5. Re-wired the lighting in my shop (electrician)
6. Worked on another tractor I am restoring – (lots of skills needed)
The media has been making much of the DIY (do it yourself movement), and I am a living example of a long-time member. I have enough money to hire people to do all of the above-mentioned work and more. And in fact, for most of my life people (including my wife) have suggested to me that I should do so, because that would give me more time to do what in their mind they think I should be doing. But I won’t, until I become too old to do it (my wife some time ago revoked my roofing license after I slipped with no safety line and almost came off of the three-story part of our house— I couldn’t argue with that one.)
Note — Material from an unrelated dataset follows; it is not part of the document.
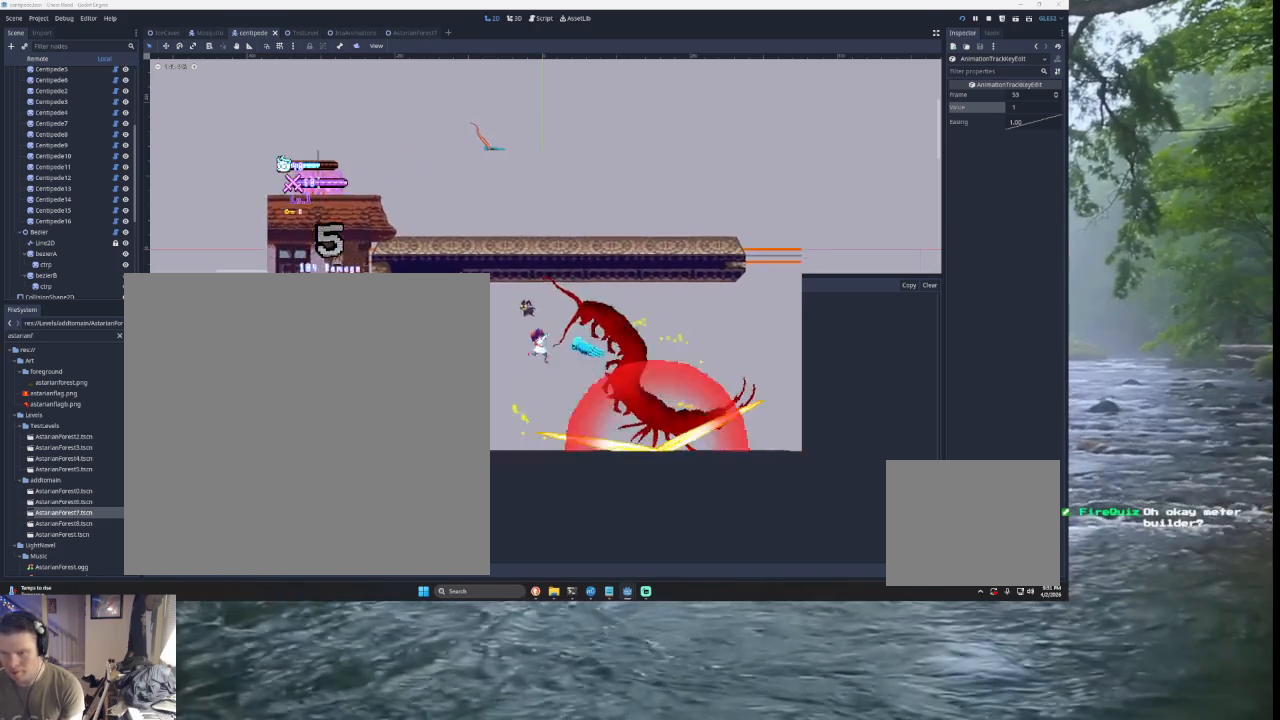
{"buttons": [], "left_stick": "center", "right_stick": "center", "events": [[267, "right_stick", "left"], [333, "left_stick", "center"], [333, "right_stick", "center"]]}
I won’t (can’t?) because I was brought up to do such things and I get great pleasure from doing and having done them. I grew up in an area of small farmers, who although not considering themselves poor, did not have much cash. It was routine to make and fix most things themselves, including houses, yards, equipment, and so on. I learned much about doing so as a kid, and added to that with my education and career as an engineer and engineering teacher. I have good hands, know how to use them, and somehow find rewards in doing so —even unplugging the sink, and in fact, perhaps the more difficult the job, the greater pleasure I get from doing it. My wife has somewhat the same instincts. She is the sole proprietor of a large and complex garden and has no interest in hiring help to take care of it—perhaps because the gardeners retained by all of our neighbors, seem to have been overcome by machinery, with the result that surrounding gardens seem to all look freshly blown and mowed, and very similar to each other. Ours seems to be the only house that has leaves under the trees —a natural and attractive phenomenon.
So it is not the money. It is the satisfaction of doing the job well and having it done. My very influential grandmother said it very well: people who have homes, (gardens, automobiles, etc.) who don’t take care of them themselves do not deserve them. Unlike my grandmother, I don’t judge other people, but it certainly applies to me, even though Marian points out the seemingly long time (to her) it takes me to get such work done. But she is not very familiar with the hassle and delay of hiring other people, and can’t quite appreciate the importance to me of doing such seemingly mundane things myself, especially when I want her to steady the ladder.